Researchers think there may be something in the chocolate that makes the calories consumed less likely to be deposited as fat. Chocolate contains polyphenols, which in animal studies have been known to increase the number of energy-burning mitochondria inside cells, as well as improve blood flow. Both of these factors could boost metabolism, which in turn would prevent weight gain. Some researchers, however, aren't convinced, because they feel in order for polyphenols to have this kind of effect on BMI, the chocolate consumed would need to contain high levels of polyphenols, such as that found in pure cocoa. Chances are the participants were eating processed chocolate with low levels of polyphenols.

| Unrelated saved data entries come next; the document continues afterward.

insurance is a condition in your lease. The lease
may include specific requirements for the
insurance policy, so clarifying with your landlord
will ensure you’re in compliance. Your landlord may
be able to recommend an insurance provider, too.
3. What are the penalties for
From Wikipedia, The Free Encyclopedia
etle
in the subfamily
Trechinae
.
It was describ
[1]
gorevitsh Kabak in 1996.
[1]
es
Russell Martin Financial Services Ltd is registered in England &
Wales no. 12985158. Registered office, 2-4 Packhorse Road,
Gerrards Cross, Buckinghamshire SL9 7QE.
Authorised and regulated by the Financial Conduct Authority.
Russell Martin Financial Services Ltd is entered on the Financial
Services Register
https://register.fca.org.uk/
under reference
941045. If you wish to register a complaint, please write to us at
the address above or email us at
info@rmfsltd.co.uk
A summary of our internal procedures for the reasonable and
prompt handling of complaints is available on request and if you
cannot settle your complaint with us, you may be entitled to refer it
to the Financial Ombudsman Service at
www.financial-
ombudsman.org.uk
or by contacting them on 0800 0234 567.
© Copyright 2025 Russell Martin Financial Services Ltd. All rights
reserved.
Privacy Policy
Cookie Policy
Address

Studies do show that indulging a little can curb cravings, preventing possible binges. This in turn prevents weight gain, which could also be a reason chocolate eaters have a lower BMI. Unfortunately, this recent chocolate research doesn't give you the green light to devour an entire chocolate bunny just yet. The researchers only found an association between eating chocolate and staying slim, and feel more detailed research needs to be done in order to confirm the connection.
Now we want to know: how often do you eat chocolate?